Presiden Prabowo Subianto mengakui adanya keluhan dari sejumlah bupati mengenai daerah mereka yang terdampak bencana banjir dan longsor belum dikunjungi olehnya. Dalam rapat koordinasi di Aceh Tamiang, Aceh, pada Kamis (1/1/2026), Prabowo menyampaikan permohonan maaf atas ketidakmampuannya untuk hadir di semua lokasi terdampak bencana.

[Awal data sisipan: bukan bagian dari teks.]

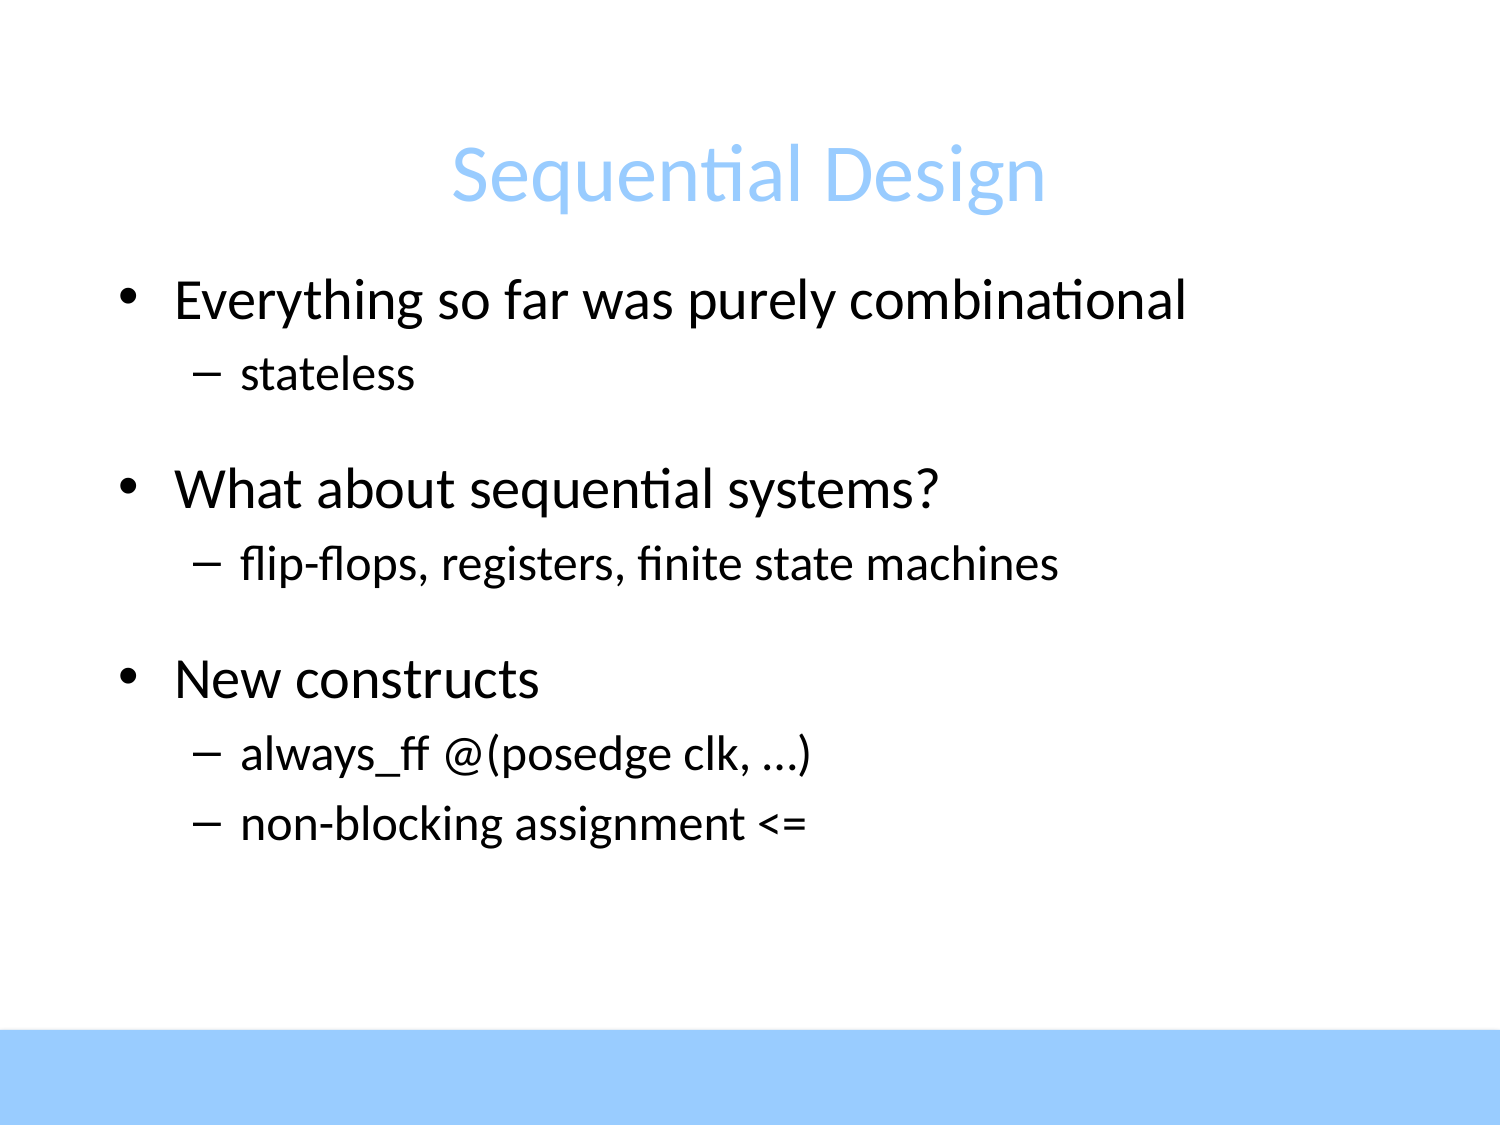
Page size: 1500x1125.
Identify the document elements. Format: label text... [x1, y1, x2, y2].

Prabowo mengungkapkan bahwa laporan mengenai pertanyaan dari berbagai kabupaten tersebut diterimanya melalui Menteri Dalam Negeri, Tito Karnavian. “Saya kemarin sempat ke Tapsel, dan hari ini saya kembali ke Tamiang, yang merupakan salah satu kabupaten paling besar dampak bencana tersebut. Dan saya tahu bahwa saya dapat laporan dari mendagri, gubernur, bahwa banyak kabupaten lain bertanya, ‘kok Presiden belum sampai?’. Saya minta maaf saya belum bisa ke semua titik,” ujar Prabowo.
Meskipun demikian, Prabowo menjelaskan bahwa ia seringkali disarankan untuk memprioritaskan kunjungan ke lokasi yang memiliki kegiatan penting. Namun, ia menekankan bahwa semua daerah yang terkena bencana menghadapi kesulitan yang sama besarnya. “Tapi saya pilih atau saya disarankan hadir di tempat-tempat yang sedang ada kegiatan penting dan walaupun semua daerah pasti mengalami kesulitan yang sangat besar,” tuturnya.
Presiden menegaskan komitmennya untuk tetap mengunjungi daerah-daerah yang terdampak paling parah. “Tetapi saya sudah sampaikan ke gubernur, mendagri, nanti insyaallah saya coba tetap daerah-daerah yang dampaknya besar akan saya datangi, itu pertama,” pungkas Prabowo.